__TASK REQUIREMENTS__:
The lines from the first line of the entries through the line containing "3/BALDURS GATE 3》" are to be repeated exactly, with both of those lines included.

__RECORDS SHOWN__:

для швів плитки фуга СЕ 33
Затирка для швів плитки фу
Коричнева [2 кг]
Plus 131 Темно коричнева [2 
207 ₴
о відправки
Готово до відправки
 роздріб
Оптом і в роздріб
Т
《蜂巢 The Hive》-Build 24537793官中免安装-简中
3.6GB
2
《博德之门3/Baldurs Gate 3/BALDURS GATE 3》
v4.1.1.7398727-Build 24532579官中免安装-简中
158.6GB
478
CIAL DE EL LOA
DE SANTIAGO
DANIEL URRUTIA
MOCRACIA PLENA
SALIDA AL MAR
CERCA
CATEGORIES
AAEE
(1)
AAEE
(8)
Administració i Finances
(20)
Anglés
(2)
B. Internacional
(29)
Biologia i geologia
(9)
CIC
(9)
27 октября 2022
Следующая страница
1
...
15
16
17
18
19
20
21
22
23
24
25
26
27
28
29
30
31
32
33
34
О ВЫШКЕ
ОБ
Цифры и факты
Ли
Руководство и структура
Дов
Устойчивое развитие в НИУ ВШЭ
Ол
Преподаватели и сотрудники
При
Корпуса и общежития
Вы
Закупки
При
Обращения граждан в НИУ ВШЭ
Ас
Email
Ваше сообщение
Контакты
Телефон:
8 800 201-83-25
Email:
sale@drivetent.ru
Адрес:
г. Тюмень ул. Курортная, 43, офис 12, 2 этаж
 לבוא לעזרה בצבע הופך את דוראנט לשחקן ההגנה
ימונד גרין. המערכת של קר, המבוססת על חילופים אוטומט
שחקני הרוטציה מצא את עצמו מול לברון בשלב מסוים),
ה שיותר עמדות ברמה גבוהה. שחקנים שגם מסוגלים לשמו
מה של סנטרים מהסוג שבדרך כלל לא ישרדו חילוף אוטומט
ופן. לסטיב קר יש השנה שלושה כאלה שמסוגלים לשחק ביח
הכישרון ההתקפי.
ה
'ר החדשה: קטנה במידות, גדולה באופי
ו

__FINISHED EXERCISE__:
для швів плитки фуга СЕ 33
Затирка для швів плитки фу
Коричнева [2 кг]
Plus 131 Темно коричнева [2 
207 ₴
о відправки
Готово до відправки
 роздріб
Оптом і в роздріб
Т
《蜂巢 The Hive》-Build 24537793官中免安装-简中
3.6GB
2
《博德之门3/Baldurs Gate 3/BALDURS GATE 3》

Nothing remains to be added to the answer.